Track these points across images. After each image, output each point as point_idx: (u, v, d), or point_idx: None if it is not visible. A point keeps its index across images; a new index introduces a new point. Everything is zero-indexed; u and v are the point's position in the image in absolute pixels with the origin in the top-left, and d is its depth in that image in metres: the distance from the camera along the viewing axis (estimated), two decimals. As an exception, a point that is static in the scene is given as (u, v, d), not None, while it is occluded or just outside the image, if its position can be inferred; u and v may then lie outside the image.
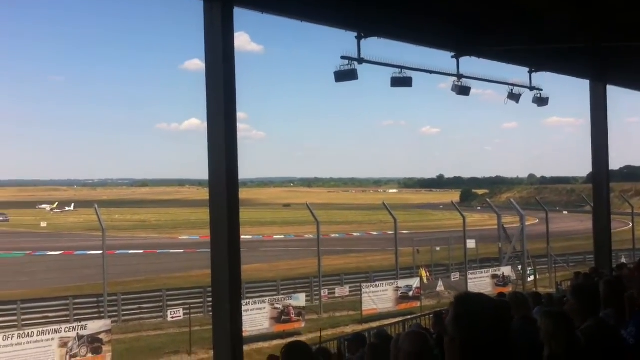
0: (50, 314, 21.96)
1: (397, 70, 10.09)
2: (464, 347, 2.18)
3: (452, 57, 10.90)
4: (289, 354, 4.28)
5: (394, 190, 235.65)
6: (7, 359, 15.76)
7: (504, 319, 2.27)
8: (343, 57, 9.30)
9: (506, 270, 27.80)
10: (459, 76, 11.06)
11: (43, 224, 76.58)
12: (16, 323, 21.17)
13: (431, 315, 14.98)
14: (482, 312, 2.20)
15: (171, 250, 45.65)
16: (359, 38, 9.24)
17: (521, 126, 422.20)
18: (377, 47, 9.62)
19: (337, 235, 55.01)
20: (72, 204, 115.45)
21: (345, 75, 9.29)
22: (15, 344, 16.05)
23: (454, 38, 10.29)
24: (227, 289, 7.32)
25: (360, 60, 9.29)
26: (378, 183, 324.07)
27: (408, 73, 10.12)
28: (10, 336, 16.37)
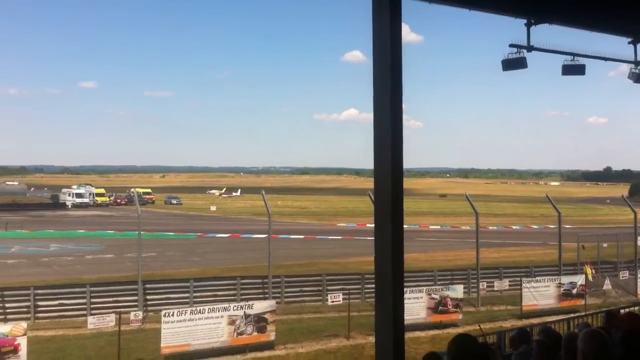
0: (219, 293, 23.25)
1: (569, 57, 9.61)
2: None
3: (629, 42, 10.19)
4: (458, 346, 4.27)
5: (556, 183, 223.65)
6: (181, 333, 17.09)
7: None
8: (512, 45, 9.01)
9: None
10: (637, 63, 10.31)
11: (212, 208, 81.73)
12: (188, 300, 22.65)
13: (601, 315, 14.22)
14: None
15: (330, 237, 46.81)
16: (528, 25, 8.89)
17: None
18: (547, 34, 9.24)
19: (496, 227, 53.42)
20: (239, 190, 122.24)
21: (513, 64, 9.02)
22: (188, 320, 17.23)
23: (632, 22, 9.61)
24: (390, 277, 7.46)
25: (530, 48, 8.94)
26: (539, 175, 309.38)
27: (580, 60, 9.61)
28: (184, 312, 17.64)
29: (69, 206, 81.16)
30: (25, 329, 15.64)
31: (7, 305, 20.76)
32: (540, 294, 23.12)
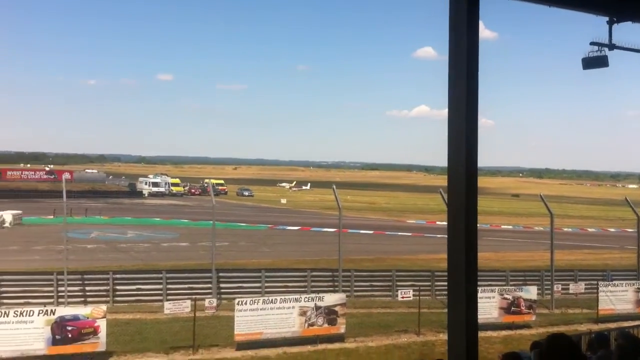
0: (289, 284, 23.61)
1: (655, 57, 9.31)
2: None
3: None
4: (554, 346, 4.23)
5: (634, 186, 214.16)
6: (254, 321, 17.45)
7: None
8: (592, 43, 8.80)
9: None
10: None
11: (283, 201, 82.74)
12: (260, 290, 23.11)
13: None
14: None
15: (399, 233, 46.65)
16: (610, 22, 8.65)
17: None
18: (629, 32, 8.97)
19: (570, 229, 51.78)
20: (309, 184, 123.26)
21: (594, 62, 8.79)
22: (260, 309, 17.61)
23: None
24: (464, 274, 7.48)
25: (612, 47, 8.71)
26: (616, 177, 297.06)
27: (668, 59, 9.29)
28: (256, 301, 18.06)
29: (146, 195, 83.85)
30: (104, 311, 16.37)
31: (87, 288, 21.69)
32: (618, 298, 22.44)
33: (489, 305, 20.14)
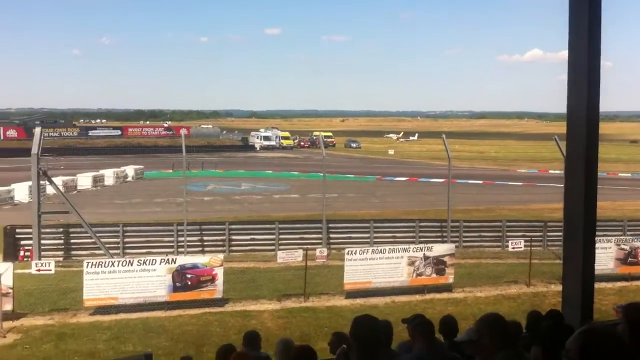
0: (397, 234, 23.66)
1: None
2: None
3: None
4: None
5: None
6: (363, 271, 17.66)
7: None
8: None
9: None
10: None
11: (390, 152, 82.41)
12: (369, 240, 23.29)
13: None
14: None
15: (510, 183, 45.40)
16: None
17: None
18: None
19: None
20: (416, 134, 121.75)
21: None
22: (370, 259, 17.81)
23: None
24: (582, 224, 7.22)
25: None
26: None
27: None
28: (365, 251, 18.24)
29: (258, 148, 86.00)
30: (221, 260, 17.09)
31: (204, 238, 22.72)
32: None
33: (604, 256, 19.34)
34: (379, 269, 17.85)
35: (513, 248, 20.92)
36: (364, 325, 4.24)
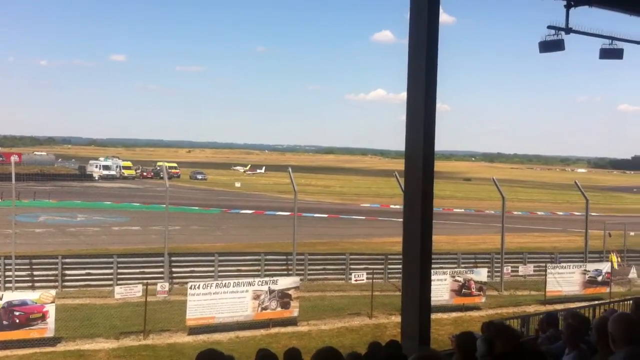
0: (243, 268, 23.46)
1: (607, 41, 9.47)
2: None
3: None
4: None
5: (583, 170, 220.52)
6: (206, 305, 17.28)
7: None
8: (550, 27, 8.90)
9: None
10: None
11: (237, 184, 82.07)
12: (213, 274, 22.81)
13: (626, 302, 14.20)
14: None
15: (353, 217, 46.84)
16: (568, 6, 8.75)
17: None
18: (586, 16, 9.10)
19: (520, 212, 52.93)
20: (263, 167, 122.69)
21: (551, 46, 8.91)
22: (214, 293, 17.44)
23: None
24: (419, 257, 7.50)
25: (568, 30, 8.83)
26: (565, 161, 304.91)
27: (619, 45, 9.47)
28: (209, 285, 17.86)
29: (96, 178, 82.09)
30: (53, 296, 16.01)
31: (35, 273, 21.14)
32: (565, 280, 23.03)
33: (440, 287, 20.39)
34: (223, 303, 17.53)
35: (356, 280, 21.49)
36: None
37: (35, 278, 21.05)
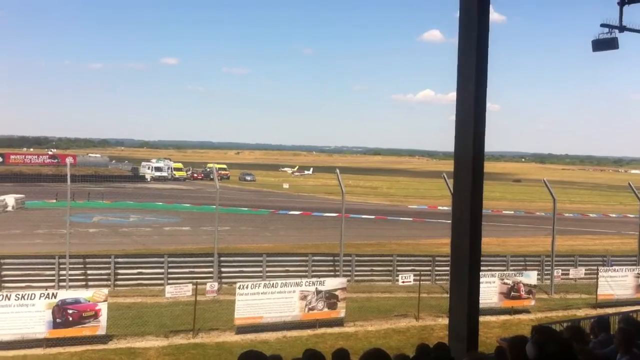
0: (290, 268, 23.56)
1: (662, 39, 9.21)
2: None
3: None
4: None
5: (637, 171, 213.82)
6: (254, 305, 17.40)
7: None
8: (603, 25, 8.72)
9: None
10: None
11: (285, 185, 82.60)
12: (261, 274, 23.01)
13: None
14: None
15: (401, 218, 46.63)
16: (621, 4, 8.56)
17: None
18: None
19: (572, 214, 51.76)
20: (311, 168, 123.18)
21: (604, 44, 8.71)
22: (261, 293, 17.55)
23: None
24: (467, 259, 7.45)
25: (622, 28, 8.63)
26: (619, 162, 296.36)
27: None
28: (257, 285, 17.97)
29: (148, 179, 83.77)
30: (105, 295, 16.33)
31: (88, 272, 21.64)
32: (617, 283, 22.48)
33: (489, 290, 20.11)
34: (270, 303, 17.63)
35: (403, 282, 21.38)
36: None
37: (89, 277, 21.54)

# [Your instructions]
From the listing above, please give again the lines that begin with the line holding "14: (482, 312, 2.20)" and go on through the line holding "31: (7, 305, 20.76)", exactly, both ends included, minus any picture.

# [Final answer]
14: (482, 312, 2.20)
15: (171, 250, 45.65)
16: (359, 38, 9.24)
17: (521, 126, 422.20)
18: (377, 47, 9.62)
19: (337, 235, 55.01)
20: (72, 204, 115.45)
21: (345, 75, 9.29)
22: (15, 344, 16.05)
23: (454, 38, 10.29)
24: (227, 289, 7.32)
25: (360, 60, 9.29)
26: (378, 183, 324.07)
27: (408, 73, 10.12)
28: (10, 336, 16.37)
0: (219, 293, 23.25)
1: (569, 57, 9.61)
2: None
3: (629, 42, 10.19)
4: (458, 346, 4.27)
5: (556, 183, 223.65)
6: (181, 333, 17.09)
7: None
8: (512, 45, 9.01)
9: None
10: (637, 63, 10.31)
11: (212, 208, 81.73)
12: (188, 300, 22.65)
13: (601, 315, 14.22)
14: None
15: (330, 237, 46.81)
16: (528, 25, 8.89)
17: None
18: (547, 34, 9.24)
19: (496, 227, 53.42)
20: (239, 190, 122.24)
21: (513, 64, 9.02)
22: (188, 320, 17.23)
23: (632, 22, 9.61)
24: (390, 277, 7.46)
25: (530, 48, 8.94)
26: (539, 175, 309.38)
27: (580, 60, 9.61)
28: (184, 312, 17.64)
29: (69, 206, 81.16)
30: (25, 329, 15.64)
31: (7, 305, 20.76)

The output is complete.